Are those nimbus clouds or cumulus clouds? Auntie Verna! Is that a dragonfly? Why do they call it a dragonfly? It doesn’t look like a dragon.” When she did pause to catch her breath and glance at the bottom of the boat, she gasped with horror. “Omigod, Auntie Verna! What is that?”

  Verna, disgruntled, followed her gaze. Water was pooling at the bottom of the boat. “What? What do you think it is? It’s water.”

  “I know it’s water. Do you think I’m an idiot?” (Well, yes, thought Verna unkindly.) “What I want to know is what’s it doing on the bottom of the boat?”

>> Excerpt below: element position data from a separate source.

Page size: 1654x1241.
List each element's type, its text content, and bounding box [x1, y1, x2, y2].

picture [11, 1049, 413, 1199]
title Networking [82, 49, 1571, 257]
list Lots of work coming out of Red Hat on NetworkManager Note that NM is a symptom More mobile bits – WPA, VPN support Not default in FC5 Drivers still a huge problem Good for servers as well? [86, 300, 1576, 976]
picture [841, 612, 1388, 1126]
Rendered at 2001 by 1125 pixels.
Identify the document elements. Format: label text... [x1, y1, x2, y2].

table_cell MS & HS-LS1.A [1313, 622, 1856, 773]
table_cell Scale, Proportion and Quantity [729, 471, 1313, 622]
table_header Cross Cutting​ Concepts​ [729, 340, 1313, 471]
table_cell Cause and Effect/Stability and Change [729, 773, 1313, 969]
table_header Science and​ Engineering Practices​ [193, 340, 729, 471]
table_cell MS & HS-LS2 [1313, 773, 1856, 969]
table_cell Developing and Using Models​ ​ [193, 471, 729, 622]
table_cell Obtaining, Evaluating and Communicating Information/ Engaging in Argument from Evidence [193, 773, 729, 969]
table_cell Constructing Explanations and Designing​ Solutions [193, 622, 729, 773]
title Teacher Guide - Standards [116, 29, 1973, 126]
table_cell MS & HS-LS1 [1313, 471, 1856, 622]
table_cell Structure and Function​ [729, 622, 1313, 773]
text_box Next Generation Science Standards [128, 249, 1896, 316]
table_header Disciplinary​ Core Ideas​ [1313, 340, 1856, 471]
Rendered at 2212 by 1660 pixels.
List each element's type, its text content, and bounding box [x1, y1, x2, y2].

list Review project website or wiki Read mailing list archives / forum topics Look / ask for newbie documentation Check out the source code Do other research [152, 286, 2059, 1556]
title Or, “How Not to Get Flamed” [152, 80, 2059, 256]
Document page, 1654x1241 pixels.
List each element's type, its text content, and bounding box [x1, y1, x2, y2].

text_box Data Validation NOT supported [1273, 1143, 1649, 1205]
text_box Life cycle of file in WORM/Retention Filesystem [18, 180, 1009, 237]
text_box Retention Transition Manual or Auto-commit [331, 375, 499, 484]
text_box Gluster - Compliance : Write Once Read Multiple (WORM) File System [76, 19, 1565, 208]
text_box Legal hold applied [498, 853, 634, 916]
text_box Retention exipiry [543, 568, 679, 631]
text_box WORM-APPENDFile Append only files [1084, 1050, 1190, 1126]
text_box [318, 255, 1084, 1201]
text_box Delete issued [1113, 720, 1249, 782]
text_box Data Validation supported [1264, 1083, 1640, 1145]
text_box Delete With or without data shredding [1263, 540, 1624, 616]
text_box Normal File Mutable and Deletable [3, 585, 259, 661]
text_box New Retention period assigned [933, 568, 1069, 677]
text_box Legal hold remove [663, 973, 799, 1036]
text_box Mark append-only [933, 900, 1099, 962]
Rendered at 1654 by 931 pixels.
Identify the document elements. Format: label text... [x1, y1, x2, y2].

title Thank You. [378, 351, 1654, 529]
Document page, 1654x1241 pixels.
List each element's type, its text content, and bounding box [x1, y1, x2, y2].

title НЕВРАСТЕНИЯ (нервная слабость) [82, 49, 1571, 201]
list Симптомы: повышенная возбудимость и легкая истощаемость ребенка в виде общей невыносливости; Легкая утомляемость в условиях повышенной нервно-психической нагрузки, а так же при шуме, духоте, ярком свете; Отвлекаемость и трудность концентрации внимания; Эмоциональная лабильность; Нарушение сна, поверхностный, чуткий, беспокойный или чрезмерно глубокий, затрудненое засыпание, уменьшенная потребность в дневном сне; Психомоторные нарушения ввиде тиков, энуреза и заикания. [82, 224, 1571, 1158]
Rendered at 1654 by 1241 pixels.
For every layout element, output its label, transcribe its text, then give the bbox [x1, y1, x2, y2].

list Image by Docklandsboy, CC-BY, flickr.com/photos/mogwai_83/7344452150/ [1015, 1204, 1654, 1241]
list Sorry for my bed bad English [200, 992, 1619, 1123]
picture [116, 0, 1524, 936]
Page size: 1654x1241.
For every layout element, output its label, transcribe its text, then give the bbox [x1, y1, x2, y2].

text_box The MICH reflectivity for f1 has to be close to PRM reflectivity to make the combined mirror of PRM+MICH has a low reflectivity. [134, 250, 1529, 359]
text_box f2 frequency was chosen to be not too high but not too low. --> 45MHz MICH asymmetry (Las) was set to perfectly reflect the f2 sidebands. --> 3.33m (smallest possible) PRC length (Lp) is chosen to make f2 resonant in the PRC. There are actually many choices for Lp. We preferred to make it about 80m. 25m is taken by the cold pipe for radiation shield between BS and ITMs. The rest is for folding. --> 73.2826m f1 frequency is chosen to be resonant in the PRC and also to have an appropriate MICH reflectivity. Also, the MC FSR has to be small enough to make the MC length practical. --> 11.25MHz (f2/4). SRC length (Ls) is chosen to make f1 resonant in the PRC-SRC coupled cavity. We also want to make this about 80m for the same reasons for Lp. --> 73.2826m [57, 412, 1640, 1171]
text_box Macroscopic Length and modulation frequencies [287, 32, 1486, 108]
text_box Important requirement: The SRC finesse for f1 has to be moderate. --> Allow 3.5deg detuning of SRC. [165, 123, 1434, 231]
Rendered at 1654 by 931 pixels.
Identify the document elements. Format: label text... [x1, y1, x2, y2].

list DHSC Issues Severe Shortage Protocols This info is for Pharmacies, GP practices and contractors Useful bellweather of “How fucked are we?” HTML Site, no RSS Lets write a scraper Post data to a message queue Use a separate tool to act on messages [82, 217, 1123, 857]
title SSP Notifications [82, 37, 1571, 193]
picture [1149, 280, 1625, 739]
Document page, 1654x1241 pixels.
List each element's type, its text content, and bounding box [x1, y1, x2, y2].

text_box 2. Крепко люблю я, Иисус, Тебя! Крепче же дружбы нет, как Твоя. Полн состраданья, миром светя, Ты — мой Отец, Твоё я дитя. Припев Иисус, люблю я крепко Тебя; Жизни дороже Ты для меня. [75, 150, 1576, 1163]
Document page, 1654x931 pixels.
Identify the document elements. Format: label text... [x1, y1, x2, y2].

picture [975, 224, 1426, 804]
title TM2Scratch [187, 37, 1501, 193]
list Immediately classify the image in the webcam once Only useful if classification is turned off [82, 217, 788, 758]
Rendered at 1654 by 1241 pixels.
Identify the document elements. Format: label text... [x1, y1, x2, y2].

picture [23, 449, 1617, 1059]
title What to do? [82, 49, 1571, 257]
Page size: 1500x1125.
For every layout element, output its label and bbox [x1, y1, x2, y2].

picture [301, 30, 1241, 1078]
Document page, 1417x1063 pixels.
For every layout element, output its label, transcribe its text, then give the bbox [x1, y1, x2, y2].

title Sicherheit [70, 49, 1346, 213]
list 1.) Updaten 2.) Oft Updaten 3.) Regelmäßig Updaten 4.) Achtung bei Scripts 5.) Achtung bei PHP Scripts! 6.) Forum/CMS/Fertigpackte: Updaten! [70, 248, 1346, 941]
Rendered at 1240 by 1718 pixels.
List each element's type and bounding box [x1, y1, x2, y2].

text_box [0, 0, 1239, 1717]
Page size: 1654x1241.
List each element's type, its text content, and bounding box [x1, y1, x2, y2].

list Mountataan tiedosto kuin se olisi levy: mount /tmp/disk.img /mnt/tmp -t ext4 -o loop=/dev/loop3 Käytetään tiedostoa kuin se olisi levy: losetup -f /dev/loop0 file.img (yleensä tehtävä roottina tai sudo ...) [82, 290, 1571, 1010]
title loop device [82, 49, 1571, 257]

  “There must be a leak. Don’t worry. Boats leak. It’ll be fine.”

  “What if it isn’t fine?” Romy demanded. “What if the boat sinks?”

  “It’s not going to sink.”

  “But what if it does?”

  Honestly, Verna thought. “Romy! It’s only a little water.”

  “Oh, yeah? It’s more now.”

  “No, it isn’t.”

  “Yes, it is. Look!” And she pointed.

  She was right. The bottom of the skiff was now covered with water an inch deep. Verna could feel it start to seep through the canvas of her sneakers. Don’t overreact, she told herself. Go into downplay mode. Otherwise Romy will go ballistic. She’s teetering on the edge as it is. She’s always teetering on the edge. What is wrong with her, anyway? Doesn’t she realize that youth is everything, that she’s obsessing away the years that matter? That, in the end, this is what you’re left with: only this. For example: me. I am left. And it’s not bloody much, not at all. “Remember Archimedes’ principle of buoyancy.” A clumsy attempt to dampen the girl’s evidently escalating panic — one which turned out to be entirely unsuccessful.

  “What?” Romy made a horrible creaking noise.

  “‘A body immersed in a fluid is buoyed up by a force equal to the weight of the displaced fluid.’ You know, Romy. The principle of buoyancy. Archimedes.”

  “Archie who?”

  “Oh, Jesus, never mind! Look, all I’m saying is that, as long as we don’t take on too much water, we’ll stay afloat long enough to get to shore. Worst comes to worst, we come back in the canoe. Or walk.”